### Extrait fourni
☆ ☆ ☆ ☆ ☆
Robespierre présidait la séance de la Convention. Divers décrets avaient été rendus. Au nom des Comités de Sûreté générale et de Salut public, Vadier vint présenter le rapport suivant : « Citoyens, c'est au moment où la République française s'élève majestueusement sur les débris de la royauté, où la vertu succède au crime et la morale publique au règne passager des factions ; c'est lorsque les soldats de la liberté franchissent les Alpes et les Pyrénées au pas de charge, volent au-devant des escadrons ennemis et les renversent à la baïonnette ; c'est lorsque le génie révolutionnaire frappe de sa massue les conspirateurs et les traîtres et que les trônes ébranlés ne laissent aux tyrans d'autre perspective que l'échafaud ; enfin, c'est au moment où le peuple français rend grâces de tant de bienfaits à l'Être Suprême et proclame le principe consolateur de l'Immortalité de l'âme ; c'est dans ce moment que des hommes pervers conspirent dans l'ombre, qu'ils méditent froidement les assassinats et calculent toutes les chances qui peuvent enfanter les fléaux et les calamités publiques. Le plus redoutable de leurs ateliers est celui, sans doute, 'où s'aiguisent les poignards de la superstition, où s'allument les torches du fanatisme. C'est dans ces laboratoires du crime, dans ces écoles de la Vendée qu'on a enflammé les fragiles cerveaux de tant de pieux assassins, dont la nomenclature remplit les pages des annales théocratiques. Citoyens, la cruauté des prêtres fut toujours en mesure de leur cupidité. Portés à ce triste métier par lâcheté ou par égoïsme, ils s'y maintiennent par l'hypocrisie et la bassesse. »
☆ ☆ ☆ ☆ ☆
### Données
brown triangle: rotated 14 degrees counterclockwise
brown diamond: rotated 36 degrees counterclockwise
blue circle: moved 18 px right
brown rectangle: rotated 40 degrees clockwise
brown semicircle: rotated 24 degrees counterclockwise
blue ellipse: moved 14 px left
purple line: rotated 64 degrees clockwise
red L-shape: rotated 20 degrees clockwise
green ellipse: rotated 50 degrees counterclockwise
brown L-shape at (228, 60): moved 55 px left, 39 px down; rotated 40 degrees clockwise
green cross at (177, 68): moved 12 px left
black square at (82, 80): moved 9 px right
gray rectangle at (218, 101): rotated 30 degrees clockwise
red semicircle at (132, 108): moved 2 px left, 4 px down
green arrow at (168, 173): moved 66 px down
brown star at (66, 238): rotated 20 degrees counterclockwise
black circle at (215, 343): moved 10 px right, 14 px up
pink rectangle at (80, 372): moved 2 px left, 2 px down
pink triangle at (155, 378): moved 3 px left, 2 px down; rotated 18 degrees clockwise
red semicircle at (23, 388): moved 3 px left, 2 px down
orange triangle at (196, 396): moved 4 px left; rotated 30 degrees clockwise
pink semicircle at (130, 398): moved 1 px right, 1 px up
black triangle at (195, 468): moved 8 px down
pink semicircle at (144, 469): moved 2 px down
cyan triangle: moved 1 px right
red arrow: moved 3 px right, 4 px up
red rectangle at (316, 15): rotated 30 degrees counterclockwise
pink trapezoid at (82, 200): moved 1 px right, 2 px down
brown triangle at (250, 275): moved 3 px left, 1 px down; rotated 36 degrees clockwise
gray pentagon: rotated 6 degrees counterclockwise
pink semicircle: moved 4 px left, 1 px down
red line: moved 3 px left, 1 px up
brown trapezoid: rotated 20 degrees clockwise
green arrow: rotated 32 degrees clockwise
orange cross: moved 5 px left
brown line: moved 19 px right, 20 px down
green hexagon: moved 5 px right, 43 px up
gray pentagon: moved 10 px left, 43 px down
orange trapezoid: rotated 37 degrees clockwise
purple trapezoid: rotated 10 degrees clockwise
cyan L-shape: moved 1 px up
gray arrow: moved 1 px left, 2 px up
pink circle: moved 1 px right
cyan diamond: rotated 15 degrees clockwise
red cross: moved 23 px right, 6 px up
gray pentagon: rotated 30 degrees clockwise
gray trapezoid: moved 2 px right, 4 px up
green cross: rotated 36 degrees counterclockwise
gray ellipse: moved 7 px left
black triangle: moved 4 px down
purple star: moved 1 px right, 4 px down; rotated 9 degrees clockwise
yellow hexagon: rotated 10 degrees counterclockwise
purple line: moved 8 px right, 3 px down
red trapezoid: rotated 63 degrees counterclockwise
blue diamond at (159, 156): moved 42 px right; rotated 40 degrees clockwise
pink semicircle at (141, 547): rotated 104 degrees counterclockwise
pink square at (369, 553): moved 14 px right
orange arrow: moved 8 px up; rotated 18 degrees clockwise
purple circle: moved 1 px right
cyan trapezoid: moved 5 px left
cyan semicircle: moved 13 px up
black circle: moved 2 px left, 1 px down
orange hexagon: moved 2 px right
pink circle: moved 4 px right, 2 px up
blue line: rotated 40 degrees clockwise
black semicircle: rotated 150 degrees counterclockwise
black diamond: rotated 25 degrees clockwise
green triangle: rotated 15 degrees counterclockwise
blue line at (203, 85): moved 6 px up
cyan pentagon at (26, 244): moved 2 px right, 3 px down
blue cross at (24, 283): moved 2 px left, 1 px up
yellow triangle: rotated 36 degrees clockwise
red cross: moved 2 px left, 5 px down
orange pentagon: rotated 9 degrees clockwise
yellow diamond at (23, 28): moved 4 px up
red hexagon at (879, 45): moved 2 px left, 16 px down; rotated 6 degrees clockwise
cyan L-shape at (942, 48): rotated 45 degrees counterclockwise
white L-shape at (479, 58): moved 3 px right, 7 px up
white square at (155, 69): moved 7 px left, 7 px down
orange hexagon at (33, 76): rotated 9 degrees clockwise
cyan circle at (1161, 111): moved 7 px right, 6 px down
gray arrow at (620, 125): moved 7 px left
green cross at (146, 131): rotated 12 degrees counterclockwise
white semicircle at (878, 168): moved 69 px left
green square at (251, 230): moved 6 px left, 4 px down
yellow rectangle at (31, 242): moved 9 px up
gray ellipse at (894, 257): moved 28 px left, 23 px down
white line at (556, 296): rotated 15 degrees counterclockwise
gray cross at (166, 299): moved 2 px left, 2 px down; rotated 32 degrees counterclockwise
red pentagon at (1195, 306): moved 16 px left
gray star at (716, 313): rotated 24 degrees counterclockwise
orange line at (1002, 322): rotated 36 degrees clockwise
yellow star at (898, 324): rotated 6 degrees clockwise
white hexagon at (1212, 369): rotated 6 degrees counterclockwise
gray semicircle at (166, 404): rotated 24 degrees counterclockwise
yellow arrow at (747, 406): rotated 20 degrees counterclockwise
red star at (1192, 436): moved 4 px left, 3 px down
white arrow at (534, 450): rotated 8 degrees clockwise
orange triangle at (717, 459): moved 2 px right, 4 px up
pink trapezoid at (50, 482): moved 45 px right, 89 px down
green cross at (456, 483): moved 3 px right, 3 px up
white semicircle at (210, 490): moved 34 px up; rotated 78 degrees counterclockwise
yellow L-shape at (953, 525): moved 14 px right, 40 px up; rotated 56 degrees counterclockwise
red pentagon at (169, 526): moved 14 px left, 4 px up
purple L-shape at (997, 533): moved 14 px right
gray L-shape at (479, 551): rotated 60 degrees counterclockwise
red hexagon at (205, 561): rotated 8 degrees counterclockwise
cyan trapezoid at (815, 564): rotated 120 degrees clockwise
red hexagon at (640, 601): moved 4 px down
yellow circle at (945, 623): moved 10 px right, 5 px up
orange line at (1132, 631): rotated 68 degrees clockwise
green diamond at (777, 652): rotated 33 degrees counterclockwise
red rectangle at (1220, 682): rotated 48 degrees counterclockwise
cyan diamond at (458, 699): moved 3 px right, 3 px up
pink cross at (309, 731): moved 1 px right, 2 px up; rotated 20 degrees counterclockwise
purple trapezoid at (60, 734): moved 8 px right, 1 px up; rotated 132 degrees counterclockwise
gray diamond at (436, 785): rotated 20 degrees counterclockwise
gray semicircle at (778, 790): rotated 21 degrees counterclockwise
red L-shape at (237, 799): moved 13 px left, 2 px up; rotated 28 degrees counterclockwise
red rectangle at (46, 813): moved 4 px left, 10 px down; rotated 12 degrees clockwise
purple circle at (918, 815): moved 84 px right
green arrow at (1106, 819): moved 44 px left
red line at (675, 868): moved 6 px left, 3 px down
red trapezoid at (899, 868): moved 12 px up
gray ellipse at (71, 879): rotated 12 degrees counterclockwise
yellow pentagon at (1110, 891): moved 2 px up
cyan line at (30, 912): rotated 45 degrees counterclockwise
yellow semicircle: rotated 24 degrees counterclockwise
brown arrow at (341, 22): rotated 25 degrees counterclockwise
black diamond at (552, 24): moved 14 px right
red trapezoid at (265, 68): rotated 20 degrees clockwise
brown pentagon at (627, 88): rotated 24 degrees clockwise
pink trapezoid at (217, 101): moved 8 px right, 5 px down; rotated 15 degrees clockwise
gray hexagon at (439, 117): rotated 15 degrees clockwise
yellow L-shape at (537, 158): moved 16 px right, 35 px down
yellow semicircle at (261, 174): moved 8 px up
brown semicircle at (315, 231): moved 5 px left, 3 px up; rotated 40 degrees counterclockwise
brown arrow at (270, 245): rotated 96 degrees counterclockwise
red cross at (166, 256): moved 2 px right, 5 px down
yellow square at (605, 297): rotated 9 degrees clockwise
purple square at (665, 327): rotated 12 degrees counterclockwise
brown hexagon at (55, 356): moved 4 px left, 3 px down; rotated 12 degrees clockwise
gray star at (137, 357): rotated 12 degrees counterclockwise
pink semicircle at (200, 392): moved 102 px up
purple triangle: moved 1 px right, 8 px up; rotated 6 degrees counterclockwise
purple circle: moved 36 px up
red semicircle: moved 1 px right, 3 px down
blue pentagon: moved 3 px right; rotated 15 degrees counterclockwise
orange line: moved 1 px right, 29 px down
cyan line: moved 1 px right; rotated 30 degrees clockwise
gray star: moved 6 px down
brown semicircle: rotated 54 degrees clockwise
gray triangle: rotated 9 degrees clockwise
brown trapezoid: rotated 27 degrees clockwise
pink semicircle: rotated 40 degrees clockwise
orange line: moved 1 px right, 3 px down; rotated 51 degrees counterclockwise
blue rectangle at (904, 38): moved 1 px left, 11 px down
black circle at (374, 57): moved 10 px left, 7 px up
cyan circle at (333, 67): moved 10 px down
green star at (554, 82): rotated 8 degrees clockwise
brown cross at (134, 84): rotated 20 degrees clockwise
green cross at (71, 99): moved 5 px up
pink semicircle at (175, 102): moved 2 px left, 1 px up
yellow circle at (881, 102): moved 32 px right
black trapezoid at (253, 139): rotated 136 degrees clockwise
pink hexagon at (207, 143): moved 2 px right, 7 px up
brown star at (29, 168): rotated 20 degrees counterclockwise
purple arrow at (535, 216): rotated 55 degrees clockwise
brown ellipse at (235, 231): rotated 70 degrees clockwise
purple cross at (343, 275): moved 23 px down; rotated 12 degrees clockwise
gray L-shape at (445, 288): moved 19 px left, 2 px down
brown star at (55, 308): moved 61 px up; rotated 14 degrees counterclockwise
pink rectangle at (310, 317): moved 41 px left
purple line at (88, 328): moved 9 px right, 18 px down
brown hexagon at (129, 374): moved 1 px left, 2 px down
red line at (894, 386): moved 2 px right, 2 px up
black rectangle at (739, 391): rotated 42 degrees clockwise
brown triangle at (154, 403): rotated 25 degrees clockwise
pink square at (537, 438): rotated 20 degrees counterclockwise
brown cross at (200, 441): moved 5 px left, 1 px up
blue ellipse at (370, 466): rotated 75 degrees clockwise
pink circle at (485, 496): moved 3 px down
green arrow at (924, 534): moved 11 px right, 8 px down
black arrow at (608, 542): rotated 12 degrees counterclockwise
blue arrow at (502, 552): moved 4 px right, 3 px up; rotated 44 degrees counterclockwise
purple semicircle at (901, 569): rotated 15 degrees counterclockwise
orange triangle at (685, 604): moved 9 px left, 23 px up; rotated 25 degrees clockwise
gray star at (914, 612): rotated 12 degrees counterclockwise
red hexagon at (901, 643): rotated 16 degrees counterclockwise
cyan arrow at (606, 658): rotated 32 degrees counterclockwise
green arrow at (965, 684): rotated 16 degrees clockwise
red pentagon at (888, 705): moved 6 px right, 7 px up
☆ ☆ ☆ ☆ ☆
### Série de consignes
a) Traduisez en anglais cette phrase de l'extrait sur la séance de la Convention : « Citoyens, la cruauté des prêtres fut toujours en mesure de leur cupidité. »
b) Rédigez la suite de l'extrait sur la séance de la Convention, en reprenant après sa dernière phrase.
Ces données n'ont aucun lien avec l'extrait.

### Résultats de l'exercice
a) Citizens, the cruelty of priests was always in proportion to their greed.

b)
Après force plaisanteries sur les prêtres et sur la religion, dont l'Assemblée s'égaya bruyamment, Vadier vient au fait. Il dénonce « une école primaire de fanatisme, découverte dans la rue Contrescarpe, section de l'Observatoire, n° 1078, au troisième étage ». Là « réside une fille âgée de soixante-neuf ans, nommée Catherine Théot, qui ose s'appeler la religion chrétienne et la mère de Dieu. On sait que le mot grec « théos » signifie la Divinité, comme Jéhovah, Adonaï et beaucoup d'autres qui expriment les divers attributs de l'Être Suprême ».

De sa place de président de la Convention, Robespierre écoute avec un sentiment de dégoût le récit que Vadier débite, de son air froid et glacial, au grand divertissement de l'Assemblée. Les applaudissements et les rires soulignent les allusions faites par l'orateur au culte rétabli de la Divinité.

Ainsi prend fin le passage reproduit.